A battle to maintain market share at the 1 July renewals kept up pricing pressure on US property catastrophe reinsurance business, according to the major brokers.
The 1 July renewal is a pivotal date for some large US nationwide and international property cat accounts.
Willis Re said loss-free US cat programmes outside the Florida market typically priced down by 10-20 percent at the renewals - slightly less than the 15-25 percent decline noted for Florida cat business.
Meanwhile, those accounts hit by cat losses - including Superstorm Sandy last autumn - were in the range of down 5 percent to up 5 percent.
However, Guy Carpenter said that loss-free US property catastrophe programmes had obtained some of the largest premium reductions achieved so far this year at the 1 July. The broker reiterated its view that capital markets reinsurance pricing has decoupled from levels set by the traditional market this year - in turn pulling traditional rates down.

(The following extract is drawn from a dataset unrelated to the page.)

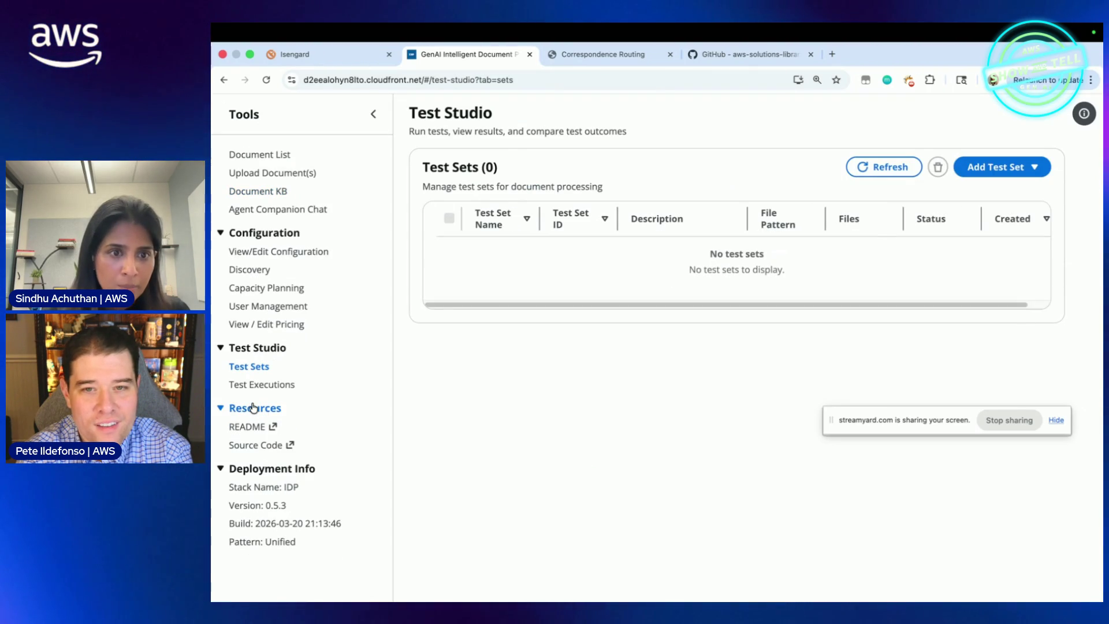
{"action": "left_click", "coordinate": [257, 385]}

"The excess capital in the market and, more importantly, the behaviour of that capital, has encouraged a dramatic shift that triggered downward pricing in the traditional market in order to remain competitive," said Lara Mowery, Guy Carpenter's global head of property specialty.
Although the impact of convergence was less dramatic elsewhere, general downward pressure on rates was seen in property business in other regions and across certain casualty lines, according to Guy Carpenter's global head of business intelligence David Flandro.
Absent a major cat loss, this trend was set to continue into January 2014, he added.
Guy Carpenter estimated that convergence capital now accounts for about $45bn of global property catastrophe limit or 14 percent of the market.
Outside the US, Willis Re said that rates were down 5 to 8 percent on UK cat business unaffected by losses.
In Australia, loss-free cat accounts renewed flat to down 5 percent, with loss-affected business flat to up 5 percent, and pro rata commissions flat to up 2 percent. Australian cedants were buying increased sideways cover to meet new regulatory demands (see Suncorp story).